ResurgamINTERNATIONAL
INFORMATION ET ANALYSE
COMMUNAUTÉ
Rechercher
Menu
8 mai 2025 | 10 MIN.
Partager:FacebookXingTelegram

L’émergence de la souveraineté technologique : la course au nanomètre (Article 1)

alt

Serhii Volkov

La course au nanomètre est une série de publications consacrée aux semi-conducteurs, à la souveraineté technologique et à ses implications.

Contenu de l’article :

  • Introduction

  • Les facteurs clés du développement de la technologie des semi-conducteurs

  • Le fonctionnement de l’industrie des semi-conducteurs

  • La souveraineté technologique et ses liens avec la souveraineté des États

Il est aujourd’hui inconcevable d’imaginer notre monde moderne sans les apports de l’électronique à base de semi-conducteurs. Présente dans une multitude de dispositifs — des appareils électroménagers aux systèmes de communication satellitaire les plus avancés —, cette technologie joue un rôle central dans notre quotidien, qu’elle rend plus simple, plus efficace et plus connecté.

Il est clair que les semi-conducteurs jouent un rôle central dans la production d’armements modernes. En tant que composants essentiels, ils ont permis de concevoir et de fabriquer des armes de manière bien plus efficace, tout en augmentant leur puissance destructrice. Le développement de l’électronique à base de semi-conducteurs dans le secteur militaire a donné naissance à des systèmes d’armes — comme les drones de combat à grande échelle — que l’on n’aurait pas pu imaginer il y a quarante ou cinquante ans. Et les armes, quelles qu’elles soient, ont toujours eu un impact décisif.

--- --- ---

#### [Consignes]
A) Dans l'article sur la course au nanomètre, à quels sujets la série « La course au nanomètre » est-elle consacrée ?
B) Reprenez mot pour mot le passage de l'article sur la course au nanomètre qui commence par « Il est clair » et se poursuit jusqu'à « un impact décisif. ».
C) D'après l'article sur la course au nanomètre, pourquoi les semi-conducteurs occupent-ils une place centrale dans la production d'armements modernes ? Répondez en une à trois phrases.

--- --- ---

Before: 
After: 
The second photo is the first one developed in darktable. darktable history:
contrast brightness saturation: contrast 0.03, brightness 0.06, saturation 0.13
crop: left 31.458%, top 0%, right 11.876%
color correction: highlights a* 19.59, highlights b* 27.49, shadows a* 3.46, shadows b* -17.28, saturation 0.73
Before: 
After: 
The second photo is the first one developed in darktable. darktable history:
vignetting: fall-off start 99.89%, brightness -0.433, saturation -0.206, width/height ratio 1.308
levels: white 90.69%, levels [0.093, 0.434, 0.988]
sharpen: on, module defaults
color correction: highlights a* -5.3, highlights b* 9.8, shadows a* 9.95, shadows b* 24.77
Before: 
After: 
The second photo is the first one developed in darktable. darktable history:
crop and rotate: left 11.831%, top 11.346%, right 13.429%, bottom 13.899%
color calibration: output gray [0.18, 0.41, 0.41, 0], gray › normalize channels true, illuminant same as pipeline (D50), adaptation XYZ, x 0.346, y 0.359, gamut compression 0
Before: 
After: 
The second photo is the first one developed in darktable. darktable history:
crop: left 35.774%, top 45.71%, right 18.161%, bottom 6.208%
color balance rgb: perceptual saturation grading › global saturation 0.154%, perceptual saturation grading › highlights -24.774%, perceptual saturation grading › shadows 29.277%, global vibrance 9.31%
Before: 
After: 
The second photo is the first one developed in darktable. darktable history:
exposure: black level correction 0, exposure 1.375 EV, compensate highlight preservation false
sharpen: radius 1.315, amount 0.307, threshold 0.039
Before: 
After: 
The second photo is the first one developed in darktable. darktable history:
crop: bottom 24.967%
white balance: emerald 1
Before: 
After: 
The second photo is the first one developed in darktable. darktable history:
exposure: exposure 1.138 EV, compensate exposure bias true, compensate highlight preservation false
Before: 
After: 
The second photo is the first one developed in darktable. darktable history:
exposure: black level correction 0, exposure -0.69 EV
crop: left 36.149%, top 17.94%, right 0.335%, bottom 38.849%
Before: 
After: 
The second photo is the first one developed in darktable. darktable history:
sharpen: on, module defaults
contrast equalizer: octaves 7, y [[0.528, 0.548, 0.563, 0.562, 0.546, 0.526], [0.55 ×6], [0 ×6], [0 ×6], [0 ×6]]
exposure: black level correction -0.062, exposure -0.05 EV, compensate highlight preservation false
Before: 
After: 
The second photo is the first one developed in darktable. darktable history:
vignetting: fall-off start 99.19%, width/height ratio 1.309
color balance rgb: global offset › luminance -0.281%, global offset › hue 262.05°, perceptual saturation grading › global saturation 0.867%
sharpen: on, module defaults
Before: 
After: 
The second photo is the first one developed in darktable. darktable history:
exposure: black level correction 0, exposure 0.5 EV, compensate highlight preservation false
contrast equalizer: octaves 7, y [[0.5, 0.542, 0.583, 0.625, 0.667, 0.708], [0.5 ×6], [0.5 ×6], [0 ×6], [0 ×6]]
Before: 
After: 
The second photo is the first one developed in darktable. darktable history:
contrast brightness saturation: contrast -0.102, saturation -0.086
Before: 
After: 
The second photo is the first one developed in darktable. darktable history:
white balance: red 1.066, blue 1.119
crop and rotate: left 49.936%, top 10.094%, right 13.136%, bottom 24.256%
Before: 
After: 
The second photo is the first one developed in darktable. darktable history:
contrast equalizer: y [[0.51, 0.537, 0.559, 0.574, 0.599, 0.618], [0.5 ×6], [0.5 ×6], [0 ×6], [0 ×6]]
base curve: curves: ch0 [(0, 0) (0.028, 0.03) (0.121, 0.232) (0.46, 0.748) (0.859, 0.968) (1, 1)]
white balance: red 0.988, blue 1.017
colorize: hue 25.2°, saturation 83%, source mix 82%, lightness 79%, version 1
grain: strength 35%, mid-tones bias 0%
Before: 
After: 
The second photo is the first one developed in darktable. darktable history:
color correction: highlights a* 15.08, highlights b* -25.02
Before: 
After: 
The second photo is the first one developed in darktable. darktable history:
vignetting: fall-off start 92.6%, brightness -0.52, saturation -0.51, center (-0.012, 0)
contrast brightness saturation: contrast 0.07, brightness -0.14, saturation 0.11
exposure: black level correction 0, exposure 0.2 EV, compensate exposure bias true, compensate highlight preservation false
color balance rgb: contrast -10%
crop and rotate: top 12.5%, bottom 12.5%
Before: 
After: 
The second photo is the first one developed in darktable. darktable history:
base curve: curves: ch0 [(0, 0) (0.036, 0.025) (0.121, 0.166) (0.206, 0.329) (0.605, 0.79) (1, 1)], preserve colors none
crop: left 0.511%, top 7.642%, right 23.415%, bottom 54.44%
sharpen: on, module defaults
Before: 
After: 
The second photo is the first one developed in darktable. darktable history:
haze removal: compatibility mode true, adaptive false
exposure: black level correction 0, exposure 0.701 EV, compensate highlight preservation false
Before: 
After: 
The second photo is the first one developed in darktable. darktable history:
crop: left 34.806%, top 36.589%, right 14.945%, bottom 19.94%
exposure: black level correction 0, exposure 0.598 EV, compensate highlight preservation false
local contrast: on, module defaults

--- --- ---

#### [Réponses attendues]
A) Aux semi-conducteurs, à la souveraineté technologique et à ses implications.

B)
Il est clair que les semi-conducteurs jouent un rôle central dans la production d’armements modernes. En tant que composants essentiels, ils ont permis de concevoir et de fabriquer des armes de manière bien plus efficace, tout en augmentant leur puissance destructrice. Le développement de l’électronique à base de semi-conducteurs dans le secteur militaire a donné naissance à des systèmes d’armes — comme les drones de combat à grande échelle — que l’on n’aurait pas pu imaginer il y a quarante ou cinquante ans. Et les armes, quelles qu’elles soient, ont toujours eu un impact décisif.

C) Ce sont des composants essentiels qui ont permis de concevoir et de fabriquer des armes de manière bien plus efficace, tout en augmentant leur puissance destructrice. Leur développement dans le secteur militaire a aussi donné naissance à des systèmes d'armes, comme les drones de combat à grande échelle, qu'on n'aurait pas pu imaginer il y a quarante ou cinquante ans.